Technically yes, but it is an inefficient stack. Metricool's analytics for X on the Starter plan only track content published through Metricool's own planner - so if you post through TweetLoft, those posts would not appear in Metricool's analytics dashboard. For most Twitter-focused creators, picking one tool that handles both posting and analytics cleanly is simpler than splitting the workflow across two platforms.

How is TweetLoft different from Typefully and Hypefury?+

All three are Twitter-native tools, but they solve different problems. Typefully is primarily a writing and scheduling tool - it gives you a clean editor and reliable publishing. Hypefury is primarily an automation tool - evergreen recycling, autoplugs, and engagement features for users who already know what to post. TweetLoft adds a content intelligence layer that neither offers: a searchable database of millions of viral tweets, outlier detection for small-account viral posts, 15 AI reaction angles for generating content from proven patterns, and AI voice training that learns your style before writing anything on autopilot.
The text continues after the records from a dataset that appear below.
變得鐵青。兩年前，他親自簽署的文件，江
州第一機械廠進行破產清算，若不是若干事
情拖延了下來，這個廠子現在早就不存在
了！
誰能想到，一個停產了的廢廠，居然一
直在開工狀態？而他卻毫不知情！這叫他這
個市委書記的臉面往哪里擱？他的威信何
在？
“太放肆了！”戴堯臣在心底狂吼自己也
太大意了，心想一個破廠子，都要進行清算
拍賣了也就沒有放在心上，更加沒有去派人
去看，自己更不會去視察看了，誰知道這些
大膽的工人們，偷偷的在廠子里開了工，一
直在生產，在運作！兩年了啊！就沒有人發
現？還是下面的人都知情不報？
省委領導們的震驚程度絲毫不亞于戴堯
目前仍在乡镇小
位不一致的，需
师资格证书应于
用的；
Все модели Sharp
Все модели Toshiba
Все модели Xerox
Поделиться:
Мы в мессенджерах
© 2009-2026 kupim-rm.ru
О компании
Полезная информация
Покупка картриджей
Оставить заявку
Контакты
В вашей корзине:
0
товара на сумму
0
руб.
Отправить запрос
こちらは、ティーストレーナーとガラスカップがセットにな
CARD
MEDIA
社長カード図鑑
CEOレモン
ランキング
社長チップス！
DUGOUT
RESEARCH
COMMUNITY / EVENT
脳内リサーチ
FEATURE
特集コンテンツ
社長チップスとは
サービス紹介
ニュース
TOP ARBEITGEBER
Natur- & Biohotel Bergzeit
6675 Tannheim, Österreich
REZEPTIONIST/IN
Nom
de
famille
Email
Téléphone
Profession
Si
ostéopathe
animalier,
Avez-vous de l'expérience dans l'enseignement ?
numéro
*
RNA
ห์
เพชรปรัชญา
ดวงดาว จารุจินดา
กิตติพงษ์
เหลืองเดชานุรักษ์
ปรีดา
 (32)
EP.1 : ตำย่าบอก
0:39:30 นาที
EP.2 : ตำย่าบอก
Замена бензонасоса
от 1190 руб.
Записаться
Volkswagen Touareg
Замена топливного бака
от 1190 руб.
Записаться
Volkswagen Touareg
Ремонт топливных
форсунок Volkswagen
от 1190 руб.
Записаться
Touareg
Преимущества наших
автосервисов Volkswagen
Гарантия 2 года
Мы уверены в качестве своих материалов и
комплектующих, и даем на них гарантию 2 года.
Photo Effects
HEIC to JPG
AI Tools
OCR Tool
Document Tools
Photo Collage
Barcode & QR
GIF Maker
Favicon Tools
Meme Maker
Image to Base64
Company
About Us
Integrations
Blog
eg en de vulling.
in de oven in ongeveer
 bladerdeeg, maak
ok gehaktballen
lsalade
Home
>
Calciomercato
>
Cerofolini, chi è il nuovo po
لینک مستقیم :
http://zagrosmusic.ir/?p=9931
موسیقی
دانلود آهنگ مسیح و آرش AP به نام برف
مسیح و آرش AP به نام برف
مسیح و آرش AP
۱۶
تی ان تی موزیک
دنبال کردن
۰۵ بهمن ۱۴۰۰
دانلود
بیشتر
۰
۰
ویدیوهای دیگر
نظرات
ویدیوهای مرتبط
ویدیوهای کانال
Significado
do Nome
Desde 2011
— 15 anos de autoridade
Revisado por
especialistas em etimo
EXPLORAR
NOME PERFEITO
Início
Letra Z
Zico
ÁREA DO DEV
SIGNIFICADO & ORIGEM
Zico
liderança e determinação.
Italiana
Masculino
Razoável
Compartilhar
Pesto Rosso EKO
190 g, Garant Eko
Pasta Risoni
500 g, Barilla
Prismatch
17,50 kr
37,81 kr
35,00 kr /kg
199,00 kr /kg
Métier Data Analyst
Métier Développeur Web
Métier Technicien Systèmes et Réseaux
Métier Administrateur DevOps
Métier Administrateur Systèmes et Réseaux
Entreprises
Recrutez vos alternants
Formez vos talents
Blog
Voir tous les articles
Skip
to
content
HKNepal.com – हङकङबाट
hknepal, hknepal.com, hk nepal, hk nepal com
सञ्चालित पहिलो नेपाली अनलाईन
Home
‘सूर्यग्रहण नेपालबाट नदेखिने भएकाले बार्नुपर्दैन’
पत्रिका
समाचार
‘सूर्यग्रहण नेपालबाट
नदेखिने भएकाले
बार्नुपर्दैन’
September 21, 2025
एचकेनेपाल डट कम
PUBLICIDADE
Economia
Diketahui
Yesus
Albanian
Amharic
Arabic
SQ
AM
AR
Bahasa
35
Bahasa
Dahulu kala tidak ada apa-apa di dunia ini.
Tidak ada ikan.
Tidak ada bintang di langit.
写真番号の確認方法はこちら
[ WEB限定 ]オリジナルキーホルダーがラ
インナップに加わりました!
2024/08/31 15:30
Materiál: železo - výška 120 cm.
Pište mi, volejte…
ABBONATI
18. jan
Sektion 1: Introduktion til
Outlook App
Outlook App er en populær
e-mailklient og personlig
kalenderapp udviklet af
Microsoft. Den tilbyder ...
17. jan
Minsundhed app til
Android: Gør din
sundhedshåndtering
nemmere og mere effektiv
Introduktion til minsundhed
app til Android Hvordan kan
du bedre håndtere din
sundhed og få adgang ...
Is it worth switching from Metricool if I only have one Twitter account?+

At one account, the $5 per month add-on is only $60 per year - not a compelling reason to rebuild your workflow on its own. The stronger reason to switch at one account is feature depth and content intelligence. If you want viral post research, AI content creation trained on what actually works on X, and autopilot posting in your voice, Metricool does not offer those features regardless of how many accounts you have. The add-on fee is the most visible friction - the feature gap is the more significant one.